O lado bom é que a economia se movimenta. Afinal, donos de lojas de arame farpado e fabricantes de alarme, circuito interno de vigilância, armas, "insulfime", blindagem de carros corretores de seguros, são todos da Classe Média: também têm que pagar a escola dos filhos e o plano de saúde, e já que isso é pra te proteger desse mundo perigoso, acaba sendo um dinheiro bem investido.


Se você, aspirante à Classe Média, ainda não consegue sentir tanto medo de tudo, não se preocupe. Experimente duas semanas ouvindo a Míriam Leitão, lendo a Folha e assistindo qualquer jornal na Globo. Enquanto o medo não vem, você já pode ir adquirindo seus kits de proteção. Não ligue se não houver nenhum estranho de olho no que é seu. O principal neste momento é ostentar sua cerca elétrica, para que a vizinhança toda preste mais atenção no seu carro recém-adquirido em sessenta vezes. Quem sabe até os ladrões se interessem e façam seu investimento em segurança ter alguma utilidade prática...

- Praticar o "cada um por si" no trânsito

Para quem quer se comportar como a Classe Média brasileira, um ótimo ambiente de observação é o trânsito de nossas grandes cidades. Ali podemos estudar, por imersão total e com riqueza de detalhes, os valores deste peculiar grupo social.

O médio-classista encara o trânsito como se fosse uma grande batalha em defesa do seu direito individual prioritário de ir e vir, o que significa que cada indivíduo da Classe, no trânsito, tem prioridade um sobre o outro e vice-versa (numa estranha equação ainda não resolvida pela matemática). E todos têm prioridade sobre os pedestres (este ponto já é bem mais fácil de entender).

Para encarar o trânsito, cada cidadão da Classe deve estar equipado com seu carro. Se uma moradia médio-classista possui, por exemplo, 4 habitantes em idade para serem condutores, o ideal é que ali haja 4 carros. O carro é uma importante propriedade desses cidadãos, e seu interior é seu mundo particular, uma extensão de sua casa sobre rodas. Por isso, o carro para este público precisa ser equipado com "insulfim", equipamento de som, ar-condicionado e lugar para no mínimo cinco passageiros (para levar objetos e peças de vestuário, uma vez que raramente o carro do médio-classista trafega com mais de uma pessoa além do motorista). Tudo isso garante que o que realmente importa (o mundo particular do condutor) esteja muito agradável, a fim de evitar o contato com o mundo exterior, totalmente desprezível. Para este, há um mecanismo de comunicação denominado buzina.

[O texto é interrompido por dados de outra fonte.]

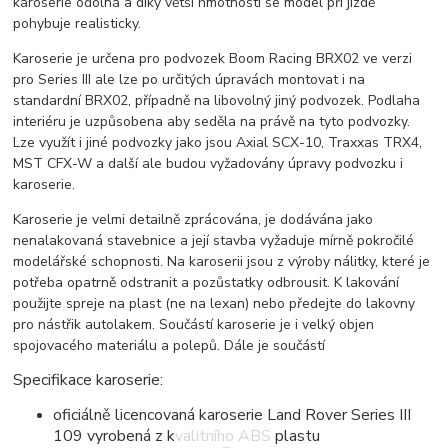
karoserie odolná a díky větší hmotnosti se model při jízdě
pohybuje realisticky.
Karoserie je určena pro podvozek Boom Racing BRX02 ve verzi
pro Series III ale lze po určitých úpravách montovat i na
standardní BRX02, případně na libovolný jiný podvozek. Podlaha
interiéru je uzpůsobena aby seděla na právě na tyto podvozky.
Lze využít i jiné podvozky jako jsou Axial SCX-10, Traxxas TRX4,
MST CFX-W a další ale budou vyžadovány úpravy podvozku i
karoserie.
Karoserie je velmi detailně zprácována, je dodávána jako
nenalakovaná stavebnice a její stavba vyžaduje mírně pokročilé
modelářské schopnosti. Na karoserii jsou z výroby nálitky, které je
potřeba opatrně odstranit a pozůstatky odbrousit. K lakování
použijte spreje na plast (ne na lexan) nebo předejte do lakovny
pro nástřik autolakem. Součástí karoserie je i velký objen
spojovacého materiálu a polepů. Dále je součástí
Specifikace karoserie:
oficiálně licencovaná karoserie Land Rover Series III
109 vyrobená z kvalitního ABS plastu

Você, aprendiz de médio-classista, precisa aprender que, para ser da Classe, é necessário se revoltar com as atuais condições do trânsito. Assim, no seu papel de cidadão politizado e pagador de impostos, deve exigir das autoridades que abram espaço na cidade para mais carros. Que desapropriem, botem a cidade abaixo, mas garantam a duplicação das vias até resolver o problema (o que provavelmente será quando a cidade for um grande plano de asfalto). Fique revoltado também pelo fato de o Governo se preocupar mais em, violentamente, coibir seu direito sagrado de ingerir álcool, do que abrir mais acessos pro seu carro trafegar mais rápido.

Também é preciso aprender a se comportar neste ambiente. Se você quiser se parecer realmente com alguém da Classe, ande sempre na frente dos outros. Se alguém sinalizar que quer mudar de faixa e ficar à sua frente, mesmo que você esteja um pouco longe, acelere loucamente para passar à frente dele antes que ele realize a manobra. Logo, sabendo que todos agirão assim, dispense o uso da seta (pode até pedir o mecânico para desativar a sua). Você não tem que dar satisfações sobre pra que lado vai virar ou se quer ou não mudar de faixa.

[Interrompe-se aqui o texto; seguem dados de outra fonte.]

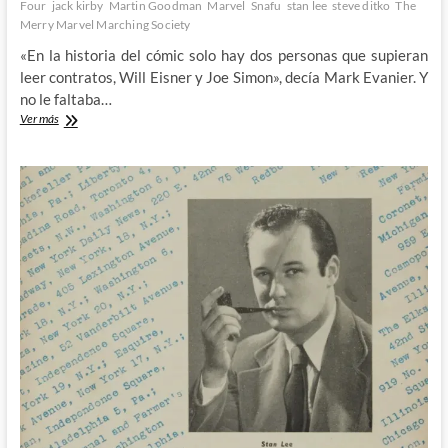
Four
jack kirby
Martin Goodman
Marvel
Snafu
stan lee
steve ditko
The
Merry Marvel Marching Society
«En la historia del cómic solo hay dos personas que supieran
leer contratos, Will Eisner y Joe Simon», decía Mark Evanier. Y
no le faltaba…
La
Ver más
era
Marvel
de
los
Cómics:
Buscando
a
Stan
Lee
(V)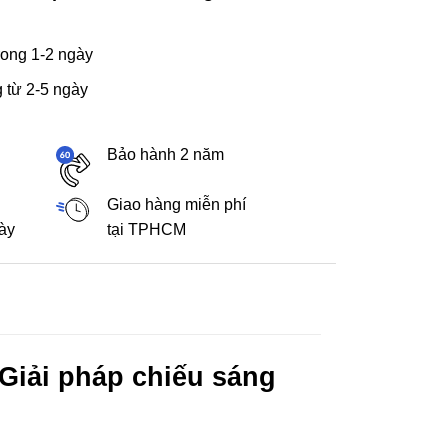
ong 1-2 ngày
 từ 2-5 ngày
Bảo hành 2 năm
Giao hàng miễn phí
gày
tại TPHCM
iải pháp chiếu sáng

Portanto, aspirante, o primeiríssimo passo para entrar na Classe é abandonar o transporte coletivo, o metrô e até mesmo a bicicleta (esta somente pode ser usada para lazer, e mesmo assim, deve ser transportada de carro até o local do uso). No transporte coletivo você está num espaço público, sujeito a ficar perto de pobres e nada ali é "só seu". É muito melhor que você trafegue dentro de sua bolha de vidro e metal, "privatizando" (aprenda a adorar esta palavra) cerca de 10m² do espaço público, com uma máquina de 1000kg que queimará petróleo para transportar uma pessoa de 70kg, a fim de garantir seu merecido bem-estar até seu destino. Você tem direito, você é da Classe Média.